Social media is not going away, but 55% of a sample of 250 global board directors - both large public corporations and private companies - polled by the Women Corporate Directors (WCD) Institute said that their boards were “not that comfortable” or “very uncomfortable” with social media.
"Tech continues to be a game changer for all industries – it’s not something new. But what is new is the velocity of change and the resulting ambiguity that it leaves for boards of directors to understand which way to go" says Cathy Allen ( board director at Synovus, El Paso Electric, Stewart Information Services) speaking at a recent panel discussion featuring some of the top women in technology globally at a WCD conference in New York.
It brought minds together to look closely at some of the themes emerging as boards wrestle with rapid technology changes – and what these mean for companies, customers, and surviving in global markets.
Look at Southeast Asia. Philippines telecom and technology CEO Myla Villanueva pointed out that the last ten years has seen a dramatic change and impact of technology on companies across the region. She drew particular attention to the mobile phone. According to Ms. Villanueva, the rates of mobile penetration in several Asian countries are staggering. “We’re going to see a 100% rate of penetration in a year or two for most of these markets. It is important as a board member to understand that this is the access point to our part of the world." (my emphasis)

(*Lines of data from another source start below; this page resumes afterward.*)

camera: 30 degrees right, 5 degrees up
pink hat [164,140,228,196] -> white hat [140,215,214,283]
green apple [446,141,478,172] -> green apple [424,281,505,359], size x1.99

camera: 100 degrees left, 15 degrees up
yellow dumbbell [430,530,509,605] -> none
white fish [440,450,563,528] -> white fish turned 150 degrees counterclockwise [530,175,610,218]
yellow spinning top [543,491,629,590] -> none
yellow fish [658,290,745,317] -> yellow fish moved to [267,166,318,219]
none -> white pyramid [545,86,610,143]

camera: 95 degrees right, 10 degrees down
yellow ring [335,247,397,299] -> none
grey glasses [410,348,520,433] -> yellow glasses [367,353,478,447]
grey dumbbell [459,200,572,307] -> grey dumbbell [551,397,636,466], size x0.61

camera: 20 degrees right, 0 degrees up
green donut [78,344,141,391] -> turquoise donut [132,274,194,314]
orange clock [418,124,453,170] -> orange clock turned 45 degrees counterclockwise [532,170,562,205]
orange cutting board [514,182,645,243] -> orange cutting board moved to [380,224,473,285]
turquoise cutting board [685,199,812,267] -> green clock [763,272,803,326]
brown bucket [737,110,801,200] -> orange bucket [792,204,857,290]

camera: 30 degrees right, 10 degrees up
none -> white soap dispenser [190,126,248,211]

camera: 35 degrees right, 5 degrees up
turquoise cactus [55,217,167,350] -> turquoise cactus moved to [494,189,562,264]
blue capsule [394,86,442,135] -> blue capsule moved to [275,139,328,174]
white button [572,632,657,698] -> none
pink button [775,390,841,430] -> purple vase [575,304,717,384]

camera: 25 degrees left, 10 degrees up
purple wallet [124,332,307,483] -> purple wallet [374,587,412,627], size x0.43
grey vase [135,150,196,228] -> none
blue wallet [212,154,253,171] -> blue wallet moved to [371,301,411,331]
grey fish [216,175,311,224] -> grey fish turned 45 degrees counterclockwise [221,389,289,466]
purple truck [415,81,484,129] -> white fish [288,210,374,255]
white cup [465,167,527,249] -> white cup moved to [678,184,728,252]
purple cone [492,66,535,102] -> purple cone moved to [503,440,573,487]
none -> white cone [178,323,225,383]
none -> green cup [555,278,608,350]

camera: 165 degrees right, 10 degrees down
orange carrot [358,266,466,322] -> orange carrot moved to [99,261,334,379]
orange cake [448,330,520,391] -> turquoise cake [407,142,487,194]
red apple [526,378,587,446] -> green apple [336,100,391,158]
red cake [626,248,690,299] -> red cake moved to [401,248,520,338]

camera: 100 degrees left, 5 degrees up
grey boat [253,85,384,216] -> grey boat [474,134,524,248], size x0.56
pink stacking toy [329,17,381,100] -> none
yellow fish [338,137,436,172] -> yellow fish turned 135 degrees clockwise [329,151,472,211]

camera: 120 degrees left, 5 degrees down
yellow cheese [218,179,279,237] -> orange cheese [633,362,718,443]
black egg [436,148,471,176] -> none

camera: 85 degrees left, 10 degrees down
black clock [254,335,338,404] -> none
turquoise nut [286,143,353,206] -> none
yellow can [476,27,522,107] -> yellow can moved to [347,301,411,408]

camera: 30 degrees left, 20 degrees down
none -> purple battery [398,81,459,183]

Why do I have the feeling many board members would consider this to be a revelation?
They may be equally surprised to learn, courtesy WCD, that social media is on the rise in the region: India, Indonesia, and the Philippines constitute the world’s third, fourth, and eighth largest Facebook markets, respectively, and also possess large volumes of Twitter users.
So what ? Hearsay Social CEO Clara Shih says social media "has actually altered what customers today expect from businesses. It almost doesn’t matter if you want to be on social media or not - If your customer is on, then you have to be on." It makes sense to me.
Of course all this spells RISK to many plcs - which is why they are shuffling their feet about in a pretence at moving forward.
But managing that risk while also making the best use of new technologies is the balance that board directors need to find. Jeanette Horan, IBM CIO and a board director at Microvision Inc: "Security has to be top of mind for every CIO today, and this is an area that the boards of directors need to get much more educated about."
Technology moves very fast - our boardrooms need to pick up their pace. A rival to my sponsor was telling me about trying to sell board pack technology to a plc in Norway. "They told us to send them a fax" she said. That says it all.